======== Text shown ========
Two months ago, I was in the rugged hills near Cap Rouge in southern Haiti, with my friend of 15 years, the extraordinary guide Milfort Bruno. I was there to learn more about why Haiti’s coffee exports, which had once been significant and high-quality, had collapsed over the past couple of decades.
Alongside the rocky dirt road, we met several members of the Marcelin family, who stood politely in their muddy clothes and rubber boots to answer our questions. After a few minutes, one of the family, Pierre, who was in his late 40s and wearing a yellow baseball cap, emerged as their informal spokesman. He talked to us in clear sentences and paragraphs, pausing now and then to glance around the group, inviting them to confirm or add to his explanation.
As recently as 1949, Haiti had been the third-largest coffee exporter in the world, and the beans had been the main source of the foreign exchange the country needed to develop. Pierre Marcelin gestured out into the surrounding trees as dusk fell, and said: “There are still some coffee bushes out there. But we don’t bother harvesting them anymore.”
The Marcelins offered a comprehensive explanation, with several features. They got quietly but particularly angry when they reached one of their points. “We lost our pigs,” they said, and Milfort and I looked at each other with immediate understanding.
========
**Exercise requirements**
Reproduce word for word the part of the passage on Haiti's coffee from "The Marcelins offered" to "with immediate understanding.". The rows have nothing to do with this.
======== Exercise data ========
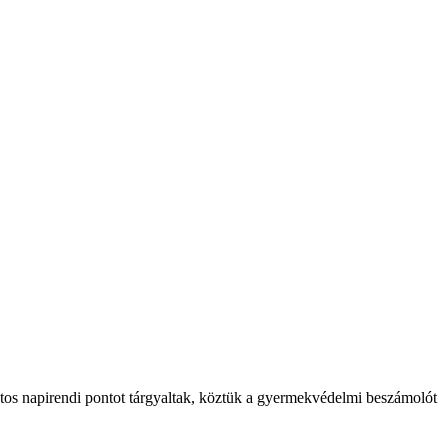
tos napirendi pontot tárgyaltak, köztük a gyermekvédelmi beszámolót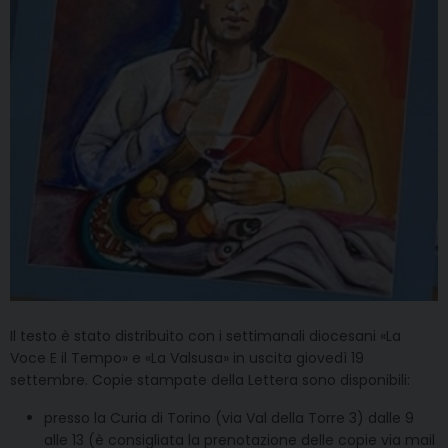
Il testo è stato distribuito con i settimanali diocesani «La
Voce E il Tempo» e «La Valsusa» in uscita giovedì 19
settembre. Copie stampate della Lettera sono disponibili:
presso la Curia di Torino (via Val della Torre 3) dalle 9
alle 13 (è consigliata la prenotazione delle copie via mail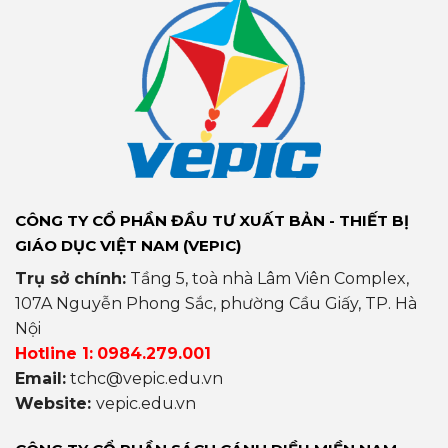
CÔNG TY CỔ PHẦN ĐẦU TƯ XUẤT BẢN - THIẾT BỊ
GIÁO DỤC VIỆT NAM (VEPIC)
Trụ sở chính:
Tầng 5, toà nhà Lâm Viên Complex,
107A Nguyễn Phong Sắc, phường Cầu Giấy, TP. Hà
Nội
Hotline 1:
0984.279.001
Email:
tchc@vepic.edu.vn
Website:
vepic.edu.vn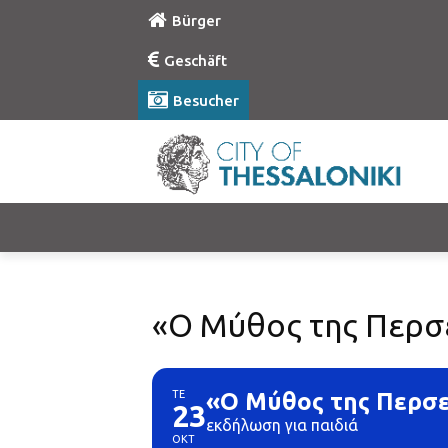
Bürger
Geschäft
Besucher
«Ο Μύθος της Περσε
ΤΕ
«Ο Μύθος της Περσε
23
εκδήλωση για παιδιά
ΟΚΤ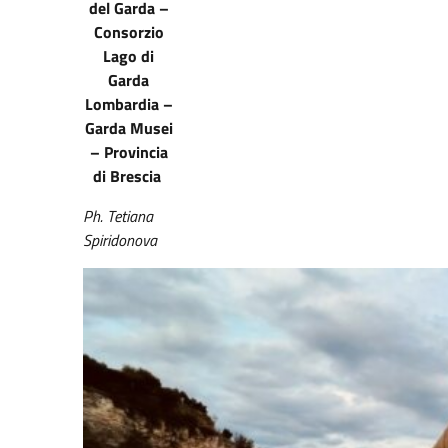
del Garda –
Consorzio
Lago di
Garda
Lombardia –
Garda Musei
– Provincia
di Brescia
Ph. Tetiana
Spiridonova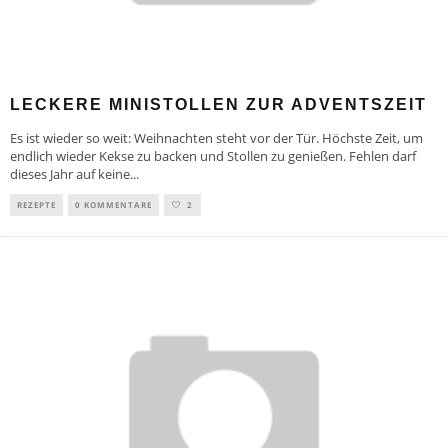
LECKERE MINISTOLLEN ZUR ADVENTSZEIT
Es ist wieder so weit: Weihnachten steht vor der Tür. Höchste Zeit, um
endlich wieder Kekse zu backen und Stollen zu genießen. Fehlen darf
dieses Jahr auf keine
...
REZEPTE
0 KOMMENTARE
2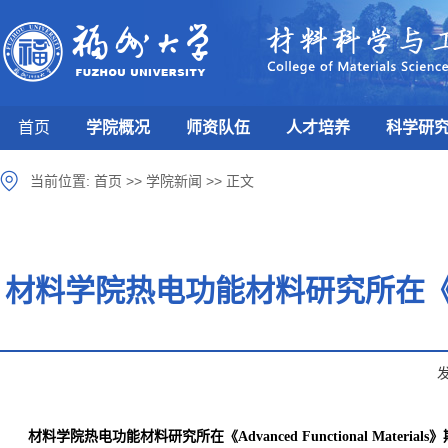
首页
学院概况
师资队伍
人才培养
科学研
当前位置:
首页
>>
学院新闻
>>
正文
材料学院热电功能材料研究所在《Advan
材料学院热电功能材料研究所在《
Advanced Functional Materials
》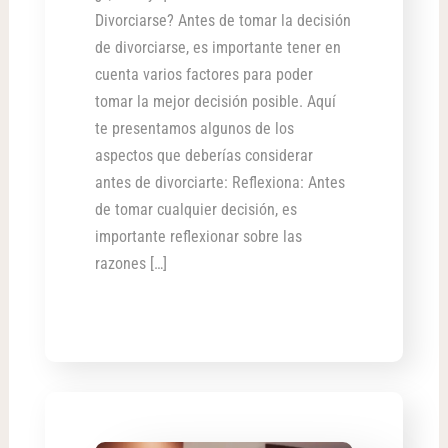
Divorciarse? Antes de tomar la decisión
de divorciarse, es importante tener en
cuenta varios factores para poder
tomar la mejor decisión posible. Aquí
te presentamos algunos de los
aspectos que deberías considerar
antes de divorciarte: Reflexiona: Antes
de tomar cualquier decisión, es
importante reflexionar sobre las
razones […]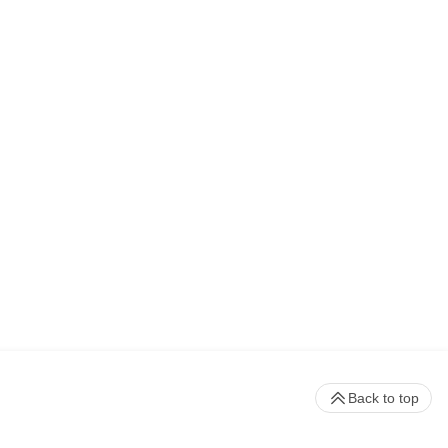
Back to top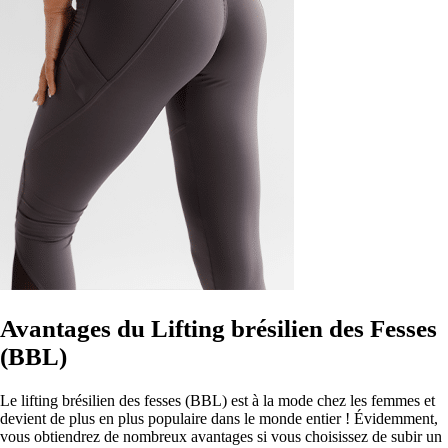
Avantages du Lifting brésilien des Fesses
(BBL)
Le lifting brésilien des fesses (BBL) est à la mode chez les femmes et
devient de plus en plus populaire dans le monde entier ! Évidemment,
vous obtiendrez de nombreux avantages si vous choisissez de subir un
========
**Your response**
The Marcelins offered a comprehensive explanation, with several features. They got quietly but particularly angry when they reached one of their points. “We lost our pigs,” they said, and Milfort and I looked at each other with immediate understanding.